Sources described the 2019 authorization uncovered by Reuters as a more ambitious operation. It enabled the CIA to take action not only in China but also in countries around the world where the United States and China are competing for influence. Four former officials said the operation targeted public opinion in Southeast Asia, Africa and the South Pacific.
“The feeling was China was coming at us with steel baseball bats and we were fighting back with wooden ones,” said a former national security official with direct knowledge of the finding.
Matt Pottinger, a senior National Security Council official at the time, crafted the authorization, three former officials said. It cited Beijing’s alleged use of malign influence, allegations of intellectual property theft and military expansion as threats to U.S. national security, one of those former officials said.
Pottinger told Reuters he would not comment on the “accuracy or inaccuracy of allegations about U.S. intelligence activities,” adding that “it would be incorrect to assume that I would have had knowledge of specific U.S. intelligence operations.”
Covert messaging allows the United States to implant ideas in countries where censorship might prevent that information from coming to light, or in areas where audiences wouldn’t give much credence to U.S. government statements, said Loch Johnson, a University of Georgia political scientist who studies the use of such tactics.
Covert propaganda campaigns were common during the Cold War, when the CIA planted 80 to 90 articles a day in an effort to undermine the Soviet Union, Johnson said. In the 1950s, for example, the CIA created an astrological magazine in East Germany to publish foreboding predictions about communist leaders, according to declassified records.
The covert propaganda campaign against Beijing could backfire, said Heer, the former CIA analyst. China could use evidence of a CIA influence program to bolster its decades-old accusations of shadowy Western subversion, helping Beijing “proselytize” in a developing world already deeply suspicious of Washington.
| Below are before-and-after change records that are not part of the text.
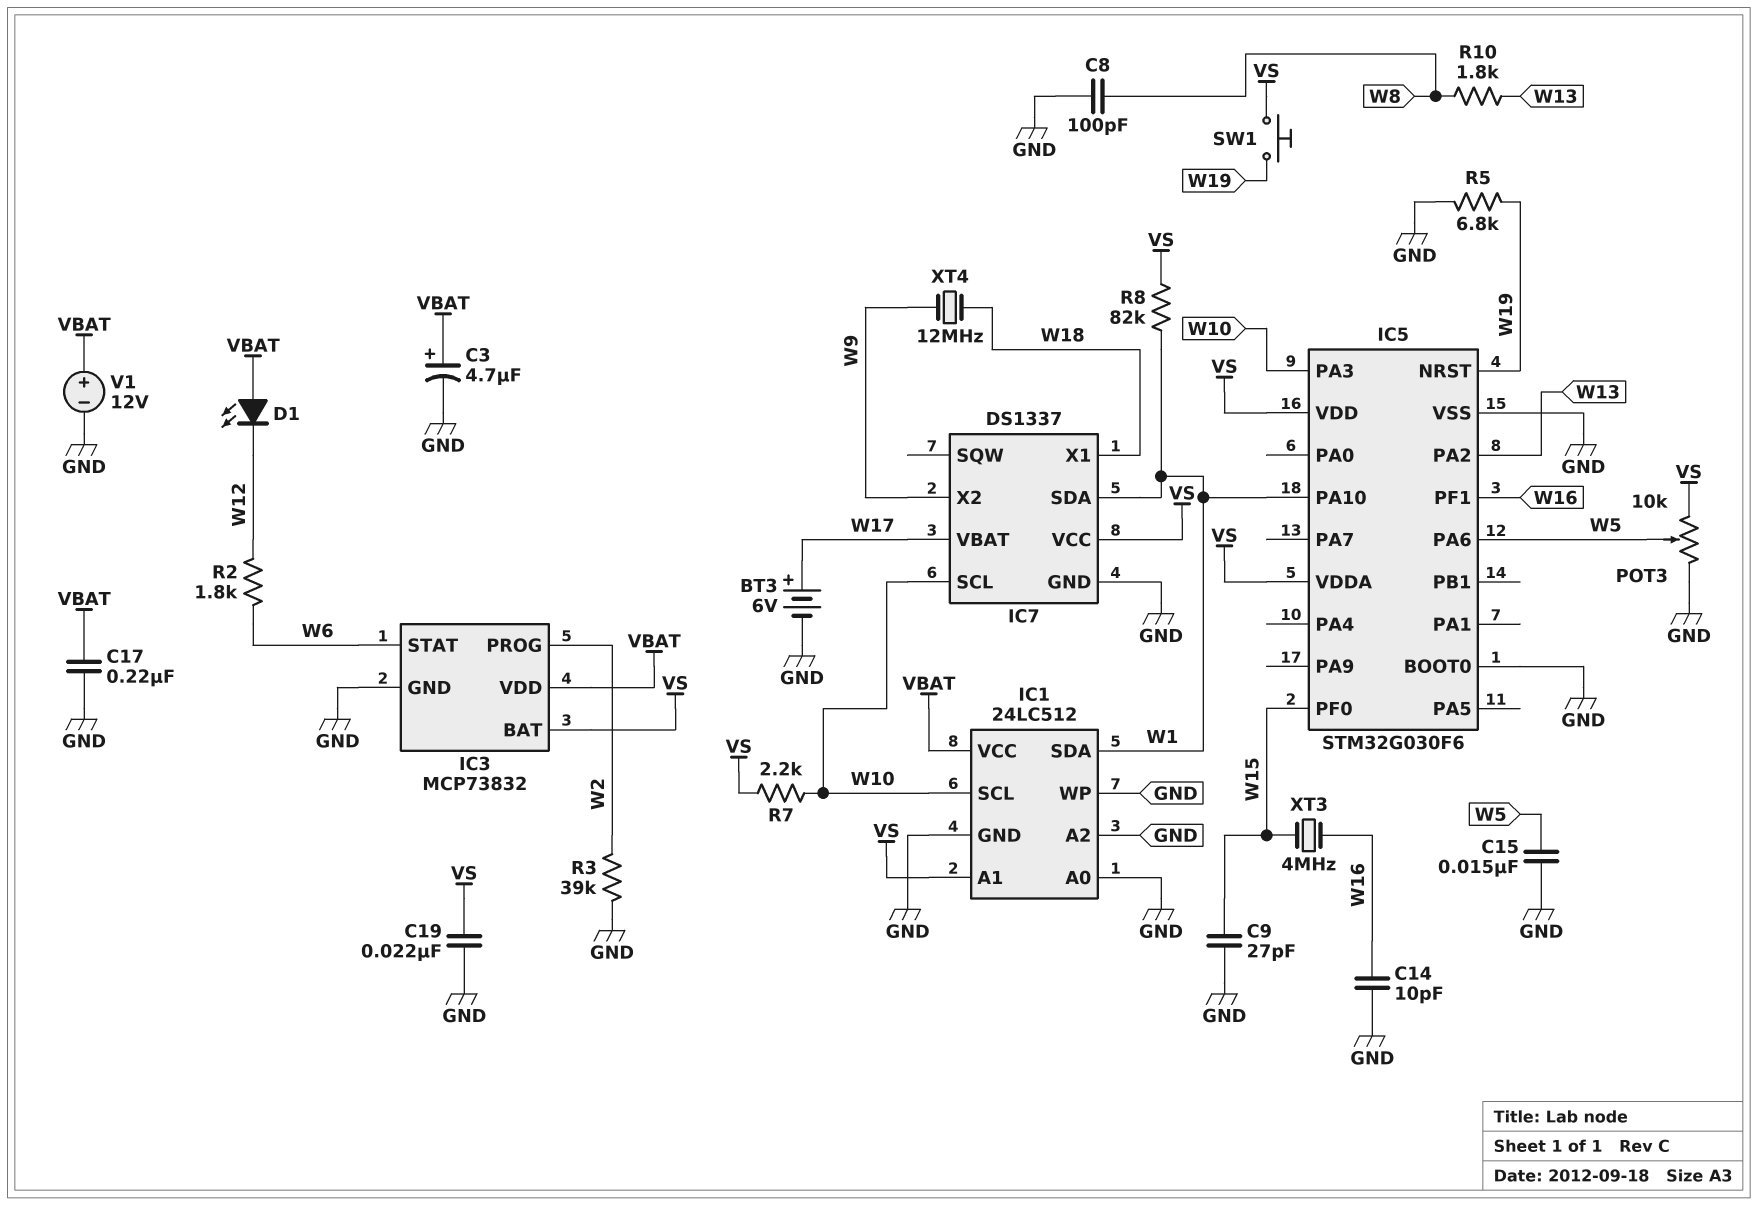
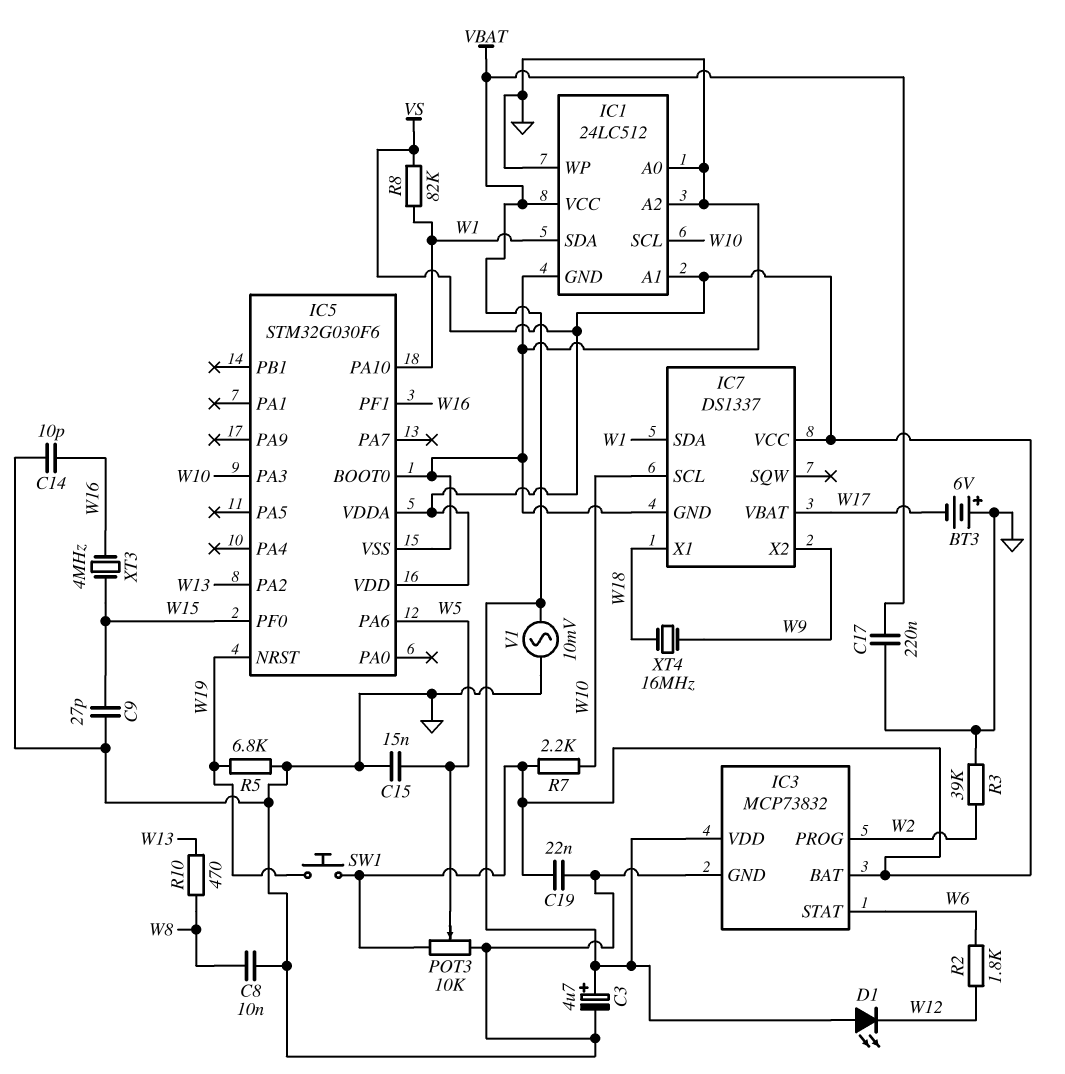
BT3: 6V (plus W17, minus GND) -> 6V (plus GND, minus W17)
C8: 100pF (GND, W8) -> 10nF (GND, W8)
R10: 1.8k (W8, W13) -> 470 (W8, W13)
V1: 12V (plus VBAT, minus GND) -> AC 10mV (GND, VBAT)
XT4: 12MHz (W9, W18) -> 16MHz (W9, W18)

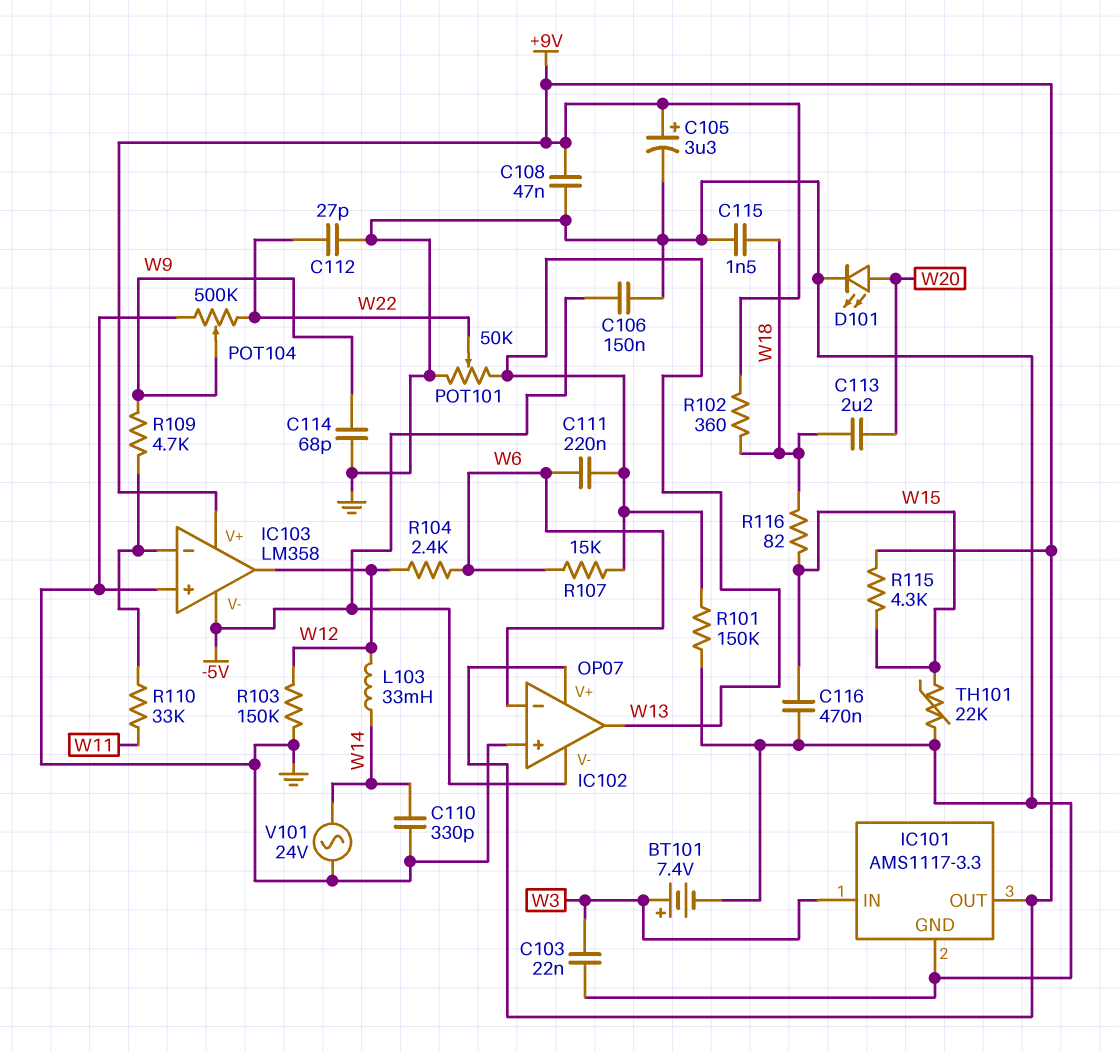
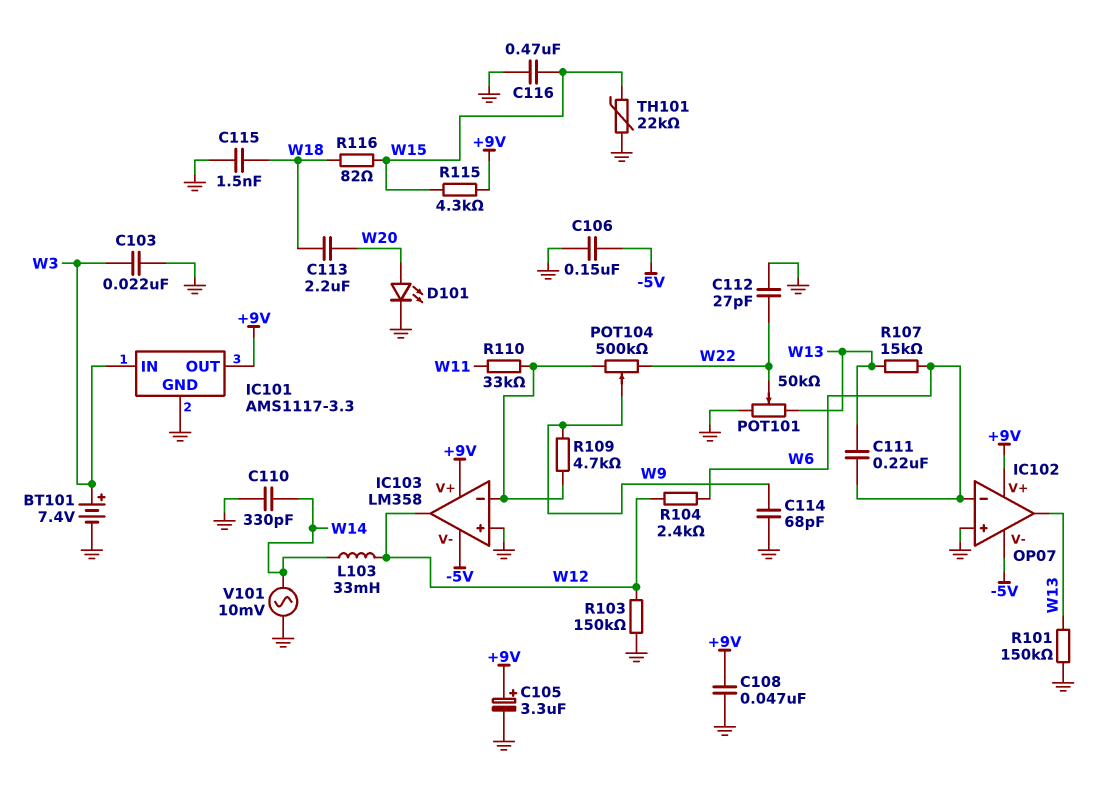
POT104: 500k (GND, W22, wiper W9) -> 500k (IC103/in-, W22, wiper W9)
R102: 360 (+9V, W18) -> none
V101: AC 24V (GND, W14) -> AC 10mV (GND, W14)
The message would be: “‘Look at the United States intervening in the internal affairs of other countries and rejecting the principles of peaceful coexistence,’” Heer said. “And there are places in the world where that is going to be a resonant message.”
U.S. influence operations also risk endangering dissidents, opposition groups critical of China and independent journalists, who could be falsely painted as CIA assets, said Thomas Rid, a professor at Johns Hopkins University who wrote a book on the history of political warfare.